Replies are listed 'Best First'.
Re: tokenize a string
by GrandFather (Saint) on Oct 08, 2008 at 07:21 UTC

    Yup, the quick and dirty way is to use CPAN (see Yes, even you can use CPAN). If you spend a little time once (possibly less time than you've spent trying to solve this one parsing problem) putting together a distribution system for your users, then you can include whatever modules (CPAN and your own) your script requires with no impact on the users install experience. That's a one time cost and a possible many time payback with the additional payback of reduced development time and probably lower maintenance costs.

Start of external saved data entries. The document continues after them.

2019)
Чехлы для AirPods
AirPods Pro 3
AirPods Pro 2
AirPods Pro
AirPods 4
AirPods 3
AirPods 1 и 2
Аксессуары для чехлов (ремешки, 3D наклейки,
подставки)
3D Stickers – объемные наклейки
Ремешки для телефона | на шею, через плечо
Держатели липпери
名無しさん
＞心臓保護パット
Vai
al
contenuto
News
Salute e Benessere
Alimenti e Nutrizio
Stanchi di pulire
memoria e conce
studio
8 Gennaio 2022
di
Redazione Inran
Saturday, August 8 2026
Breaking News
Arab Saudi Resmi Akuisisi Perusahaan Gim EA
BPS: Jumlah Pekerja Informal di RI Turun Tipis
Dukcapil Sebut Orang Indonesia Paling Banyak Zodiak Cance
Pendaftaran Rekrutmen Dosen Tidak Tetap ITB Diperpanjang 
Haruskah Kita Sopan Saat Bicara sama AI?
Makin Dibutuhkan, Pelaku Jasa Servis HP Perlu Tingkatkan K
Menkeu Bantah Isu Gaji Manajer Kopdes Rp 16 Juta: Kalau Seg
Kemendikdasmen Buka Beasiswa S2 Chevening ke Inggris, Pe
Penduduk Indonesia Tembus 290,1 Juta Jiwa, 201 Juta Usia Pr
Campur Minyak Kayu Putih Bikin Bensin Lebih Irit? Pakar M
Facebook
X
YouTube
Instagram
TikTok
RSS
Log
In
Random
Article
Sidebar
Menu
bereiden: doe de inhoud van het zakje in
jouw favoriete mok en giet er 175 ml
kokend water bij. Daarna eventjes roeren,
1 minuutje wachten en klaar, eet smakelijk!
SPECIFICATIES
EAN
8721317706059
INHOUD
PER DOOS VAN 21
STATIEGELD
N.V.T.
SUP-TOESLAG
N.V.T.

    Perl reduces RSI - it saves typing
Re: tokenize a string
by ikegami (Patriarch) on Oct 08, 2008 at 05:50 UTC

    XML::TokeParser will return tokenized XML. You could write a wrapper around XML::TokeParser if you need the format you listed exactly.

    Update: Oops, Sorry, I missed your last paragraph.

Re: tokenize a string
by Anonymous Monk on Oct 08, 2008 at 06:49 UTC
    I thought about using HTML::TokeParse to get the attributes out, but I am trying to avoid installing the pm on several hundred ws.
    You might as well prepare for the eventuality, esp since apt-get perl-HTML-Parser is available.

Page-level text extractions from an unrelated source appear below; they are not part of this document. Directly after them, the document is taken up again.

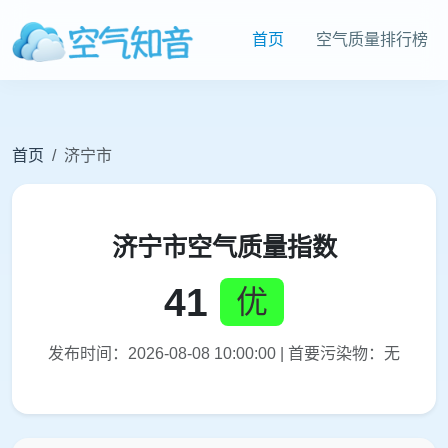
首页
空气质量排行榜
首页
济宁市
济宁市空气质量指数
41
优
发布时间：2026-08-08 10:00:00 | 首要污染物：无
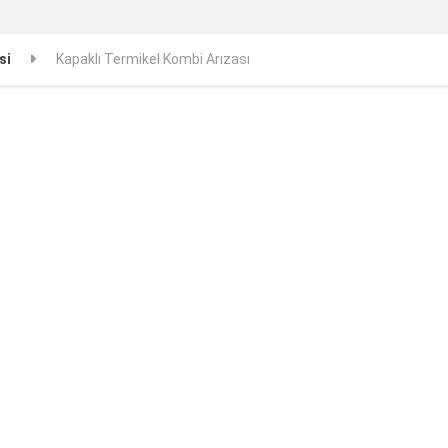
si
Kapaklı Termikel Kombi Arızası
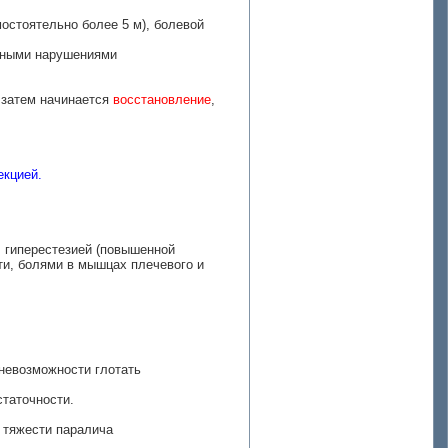
остоятельно более 5 м), болевой
ьными нарушениями
 затем начинается
восстановление
,
екцией.
, гиперестезией (повышенной
ти, болями в мышцах плечевого и
 невозможности глотать
таточности.
 тяжести паралича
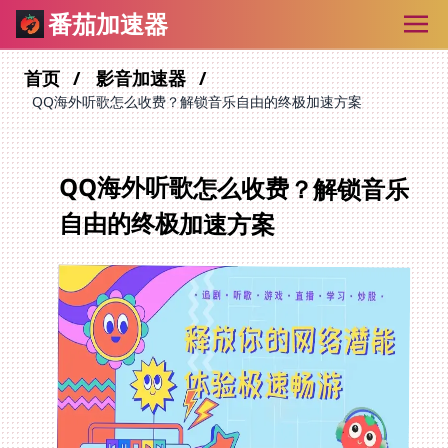
番茄加速器
首页
影音加速器
QQ海外听歌怎么收费？解锁音乐自由的终极加速方案
QQ海外听歌怎么收费？解锁音乐
自由的终极加速方案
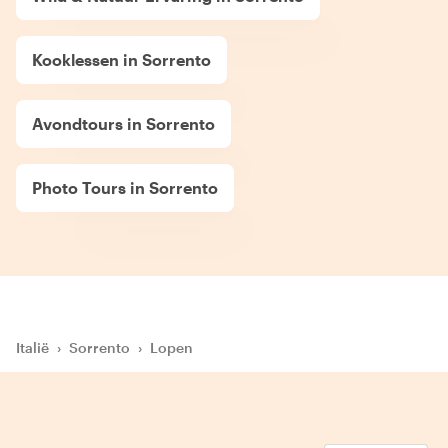
Kooklessen in Sorrento
Avondtours in Sorrento
Photo Tours in Sorrento
Italië
›
Sorrento
›
Lopen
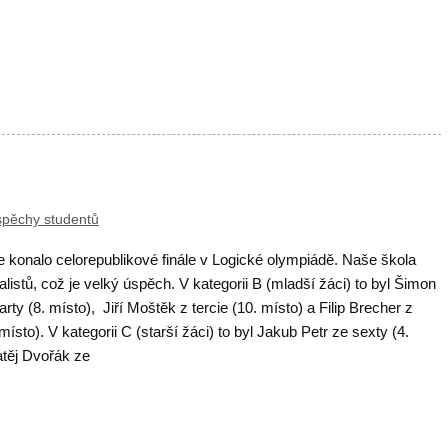
pěchy studentů
e konalo celorepublikové finále v Logické olympiádě. Naše škola
alistů, což je velký úspěch. V kategorii B (mladší žáci) to byl Šimon
ty (8. místo), Jiří Moštěk z tercie (10. místo) a Filip Brecher z
místo). V kategorii C (starší žáci) to byl Jakub Petr ze sexty (4.
těj Dvořák ze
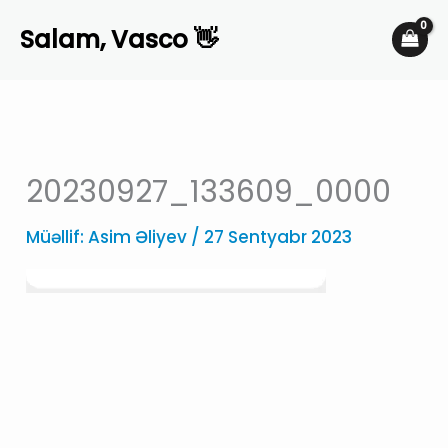
Skip
Salam, Vasco 👋
to
content
20230927_133609_0000
Müəllif:
Asim Əliyev
/
27 Sentyabr 2023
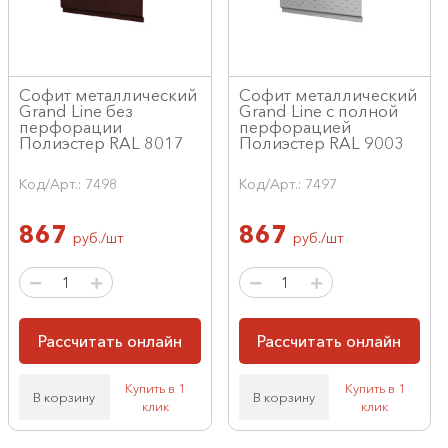
Софит металлический
Софит металлический
Grand Line без
Grand Line с полной
перфорации
перфорацией
Полиэстер RAL 8017
Полиэстер RAL 9003
Код/Арт.: 7498
Код/Арт.: 7497
867
867
руб./шт
руб./шт
Рассчитать онлайн
Рассчитать онлайн
Купить в 1
Купить в 1
В корзину
В корзину
клик
клик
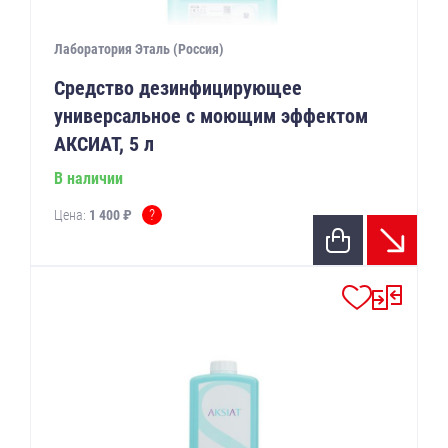
Лаборатория Эталь (Россия)
Средство дезинфицирующее
универсальное с моющим эффектом
АКСИАТ, 5 л
В наличии
?
Цена:
1 400 ₽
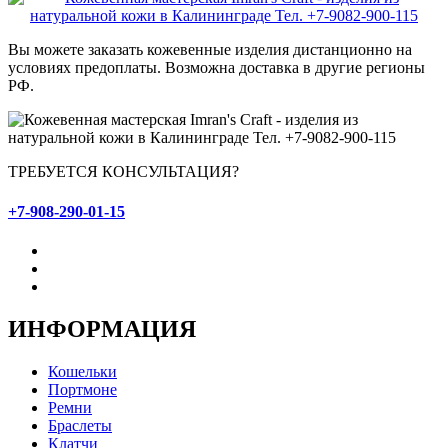
Вы можете заказать кожевенные изделия дистанционно на
условиях предоплаты. Возможна доставка в другие регионы
РФ.
ТРЕБУЕТСЯ КОНСУЛЬТАЦИЯ?
+7-908-290-01-15
ИНФОРМАЦИЯ
Кошельки
Портмоне
Ремни
Браслеты
Клатчи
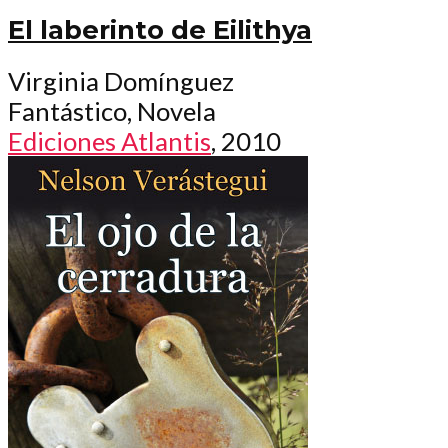
El laberinto de Eilithya
Virginia Domínguez
Fantástico, Novela
Ediciones Atlantis
, 2010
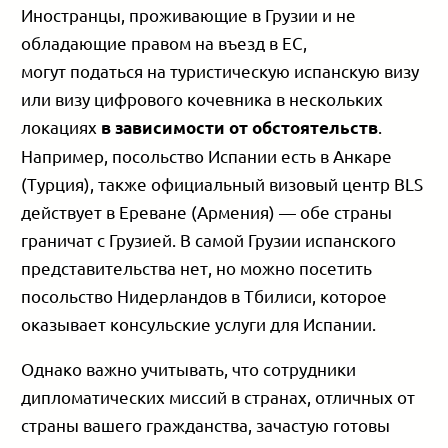
Иностранцы, проживающие в Грузии и не
обладающие правом на въезд в ЕС,
могут податься на туристическую испанскую визу
или визу цифрового кочевника в нескольких
локациях
.
в зависимости от обстоятельств
Например, посольство Испании есть в Анкаре
(Турция), также официальный визовый центр BLS
действует в Ереване (Армения) — обе страны
граничат с Грузией. В самой Грузии испанского
представительства нет, но можно посетить
посольство Нидерландов в Тбилиси, которое
оказывает консульские услуги для Испании.
Однако важно учитывать, что сотрудники
дипломатических миссий в странах, отличных от
страны вашего гражданства, зачастую готовы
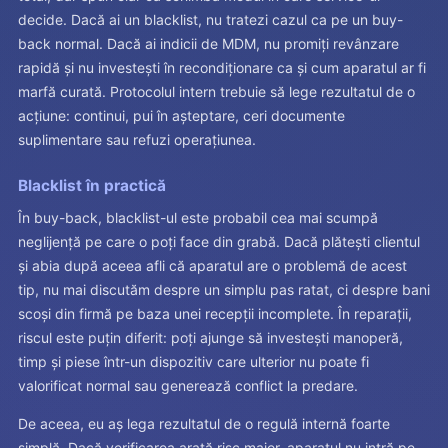
decide. Dacă ai un blacklist, nu tratezi cazul ca pe un buy-
back normal. Dacă ai indicii de MDM, nu promiți revânzare
rapidă și nu investești în recondiționare ca și cum aparatul ar fi
marfă curată. Protocolul intern trebuie să lege rezultatul de o
acțiune: continui, pui în așteptare, ceri documente
suplimentare sau refuzi operațiunea.
Blacklist în practică
În buy-back, blacklist-ul este probabil cea mai scumpă
neglijență pe care o poți face din grabă. Dacă plătești clientul
și abia după aceea afli că aparatul are o problemă de acest
tip, nu mai discutăm despre un simplu pas ratat, ci despre bani
scoși din firmă pe baza unei recepții incomplete. În reparații,
riscul este puțin diferit: poți ajunge să investești manoperă,
timp și piese într-un dispozitiv care ulterior nu poate fi
valorificat normal sau generează conflict la predare.
De aceea, eu aș lega rezultatul de o regulă internă foarte
simplă. Dacă verificarea arată risc major, aparatul nu intră pe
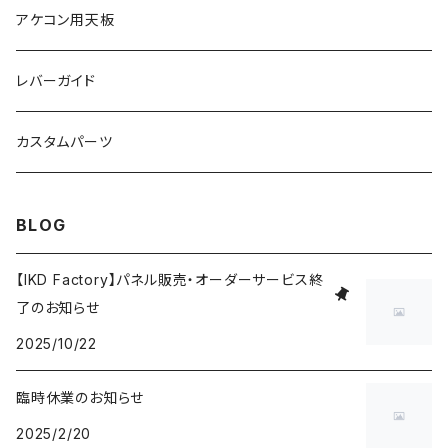
デスク本体
アケコン用天板
2台セット
ゲーミングデスク用品
レバーガイド
カスタムパーツ
BLOG
【IKD Factory】パネル販売・オーダーサービス終
了のお知らせ
2025/10/22
臨時休業のお知らせ
2025/2/20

    Is there a quick and dirty way to get this string tokenized? Thanks
    One example is strip HTML tags, another is YAPE::HTML

Re: tokenize a string
by cdarke (Prior) on Oct 08, 2008 at 08:05 UTC
    While agreeing with everything everyone has said above, I thought I might as well :
    use warnings; use strict; my $string = q(<a style='postion: top; font:roman' href=hi.html href +='bold' src=" image" />); my @tokens = $string =~ /<?\s*(\w+=([\'\"]).*?\2|[^\s>]+)/g; # Get every other token my $i = 0; @tokens = grep {++$i % 2} @tokens; local $" = "\n"; print "@tokens\n";
    This gives:
    a style='postion: top; font:roman' href=hi.html href='bold' src=" image" /
    This will only work with this data format, i.e. with the token=quoted data layout. The RE uses a back-reference for the second quote because you might have quotes-in-quotes. This complicates the result array, hence the grep.

    You really are better off using a CPAN module for the general case.
Re: tokenize a string
by rovf (Priest) on Oct 08, 2008 at 09:05 UTC

    If the rule is "no additional modules, please!", maybe the simplest (but, admittedly, very dirty way) is to loop over the individual characters of the string - kind of "good old C style" solution. That way it is easy to memorize whether or nor you are inside a quote. Note that you can easily get an array of the individual characters with split(//,$string).

    A second possibility I could think of, would be using split(' ',$string), that means, you first pretend that you are not interested in handling the quotes correctly. This gives you an array of fields (some of them contain maybe only one quote), plus (because of the "magic" first argument to split some empty fields for the white spaces. Now you loop through this list. Whenever an element contains only one quote, you have to join it to the next element having a quote (and if the syntax of your string is correct, that element will also have exactly one quote). If you have in between empty elements, you have to treat them as spaces.

    Having said this, I personally would prefer the former solution....

    -- 
    Ronald Fischer <ynnor@mm.st>